Fat City by Leonard Gardner - a book recommendation (1 Viewer)

i think bukowski fans will love this novel. here is my review:

small book. tough read. i had seen the john huston-stacey keach-jeff bridges movie around 6 months ago and liked it a lot. i read the novel over the weekend. its about the boxing scene in stockton, california - described through the lives of two boxers, their lovers and their common trainer. its an incredibly sad novel about the ups and downs (mostly downs) in the boxers lives - as they grapple with all the bad luck, the women, ennui and sloth. the characters were extremely fatalistic, seemingly unable to conquer the devil inside their minds or conquering it for a short while before it starts working on them again.

"..... they succumbed to whatever in them was the weakest, and often it was nothing he could even define", ruben the trainer tells himself about the boxers he has trained.

sex is an important part of the novel. one of the boxers, billy tully cannot seem to get over his wife leaving him. a succession of relationships with other women (including one spiritually wounding affair with an alcoholic woman) does not allow him to forget his wife whom he loved dearly. even when he tries to revive his flagging boxing career, it is in the hope that he can win his wife back. the other boxer, ernie munger is deeply insecure about his new wife after the arrival of her former lover in the small town. maybe the writer was trying to describe the boxers psyche in that the possession of a woman was very important for these guys. it was something that helped them define their masculinity. any doubt regarding their ability to keep their women, derailed them and would lead to alcoholism, bar fights and indiscipline (with regard to their career).

another important aspect of the novel is the description of the landscape. its excellent. i love american novels like these with descriptions of gas stations, small town bars, long empty roads, side streets, orchards, barren fields and levees. there is something very idyllic yet bleak and slothful about these landscapes.

leonard gardner wrote just this one novel. thats a real shame.
"..... they succumbed to whatever in them was the weakest, and often it was nothing he could even define", ruben the trainer tells himself about the boxers he has trained.
Fancy words for a boxing trainer.

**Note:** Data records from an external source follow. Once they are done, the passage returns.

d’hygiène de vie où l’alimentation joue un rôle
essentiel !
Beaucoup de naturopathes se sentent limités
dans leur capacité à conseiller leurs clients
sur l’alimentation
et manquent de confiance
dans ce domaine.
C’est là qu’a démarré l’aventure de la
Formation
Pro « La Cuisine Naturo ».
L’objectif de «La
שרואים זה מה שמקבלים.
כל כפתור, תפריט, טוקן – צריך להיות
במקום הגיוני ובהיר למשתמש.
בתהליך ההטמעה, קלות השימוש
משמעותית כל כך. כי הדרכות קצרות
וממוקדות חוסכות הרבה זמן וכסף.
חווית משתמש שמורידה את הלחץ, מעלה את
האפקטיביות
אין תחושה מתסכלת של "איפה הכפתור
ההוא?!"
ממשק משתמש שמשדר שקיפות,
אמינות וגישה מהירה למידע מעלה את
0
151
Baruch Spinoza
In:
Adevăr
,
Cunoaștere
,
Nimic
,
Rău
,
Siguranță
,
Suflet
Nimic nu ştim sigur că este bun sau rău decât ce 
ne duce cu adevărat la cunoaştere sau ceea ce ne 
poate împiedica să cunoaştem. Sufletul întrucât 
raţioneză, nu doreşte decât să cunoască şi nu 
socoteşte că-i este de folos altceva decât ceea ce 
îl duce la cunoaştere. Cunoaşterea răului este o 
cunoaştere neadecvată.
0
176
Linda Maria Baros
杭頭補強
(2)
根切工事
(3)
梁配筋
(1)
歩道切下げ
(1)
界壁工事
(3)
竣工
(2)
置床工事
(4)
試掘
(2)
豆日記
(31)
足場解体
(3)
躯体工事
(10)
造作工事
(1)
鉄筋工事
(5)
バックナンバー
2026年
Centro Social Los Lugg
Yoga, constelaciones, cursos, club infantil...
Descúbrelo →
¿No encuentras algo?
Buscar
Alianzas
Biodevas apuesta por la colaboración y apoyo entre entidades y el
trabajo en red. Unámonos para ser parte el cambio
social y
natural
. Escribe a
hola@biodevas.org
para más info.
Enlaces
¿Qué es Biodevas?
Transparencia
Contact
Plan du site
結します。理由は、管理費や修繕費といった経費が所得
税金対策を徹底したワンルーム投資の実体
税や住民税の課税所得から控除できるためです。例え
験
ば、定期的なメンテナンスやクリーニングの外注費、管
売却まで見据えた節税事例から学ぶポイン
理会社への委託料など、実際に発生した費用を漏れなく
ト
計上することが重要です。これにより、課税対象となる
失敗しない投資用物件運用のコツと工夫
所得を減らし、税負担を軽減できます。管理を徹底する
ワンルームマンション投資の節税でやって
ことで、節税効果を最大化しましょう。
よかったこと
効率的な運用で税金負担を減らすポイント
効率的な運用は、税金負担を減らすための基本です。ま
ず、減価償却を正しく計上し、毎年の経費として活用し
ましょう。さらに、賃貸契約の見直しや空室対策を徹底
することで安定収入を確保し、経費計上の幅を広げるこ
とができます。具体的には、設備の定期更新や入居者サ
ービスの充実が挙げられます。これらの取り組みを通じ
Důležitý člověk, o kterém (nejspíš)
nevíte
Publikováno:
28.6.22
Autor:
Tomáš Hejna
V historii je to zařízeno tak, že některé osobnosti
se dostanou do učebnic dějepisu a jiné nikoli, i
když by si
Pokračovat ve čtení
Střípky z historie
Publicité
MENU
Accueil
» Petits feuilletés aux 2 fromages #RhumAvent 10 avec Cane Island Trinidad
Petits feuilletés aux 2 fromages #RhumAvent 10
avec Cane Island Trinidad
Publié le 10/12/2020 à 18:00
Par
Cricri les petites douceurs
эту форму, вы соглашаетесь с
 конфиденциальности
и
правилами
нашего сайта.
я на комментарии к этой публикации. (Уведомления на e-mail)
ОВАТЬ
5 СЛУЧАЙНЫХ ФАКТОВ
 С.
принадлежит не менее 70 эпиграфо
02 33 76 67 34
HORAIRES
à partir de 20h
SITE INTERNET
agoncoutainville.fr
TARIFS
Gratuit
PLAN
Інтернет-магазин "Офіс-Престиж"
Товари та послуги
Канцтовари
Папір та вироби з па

Maybe he was a philosopher slash boxing trainer.

Hack writing, like every screenwriter's wise-beyond-her-years 8 year old, who makes mom and dad realize how they are hurting the family through her deep, insightful monologues.

i would have agreed with you (sort of) if the line i quoted was an actual dialog. but it was a THOUGHT. you think boxing trainers are incapable of having deep and insightful thoughts about the men they train? what a ridiculous argument. and have you even read the book? if you haven't, how do you know the boxing trainer was not an MA in english literature who coached boxers part time? i'm not saying thats how the character is in the novel. but how do you know, if you havent read it?makes your argument even more ridiculous.

and you passed judgment on a writer based on half a line? hilarious!0/10 based on half a line? hahaha!
it could still be literature with that kind of a storyline. you have no problems with starting a whole forum for a writer who did all kinds of odd and menial jobs (including that of a post man) but was very very well read and wrote some of the best novels of the last century.

but you dismiss another writer whom you haven't read based on a single line. stop squirming, mjp.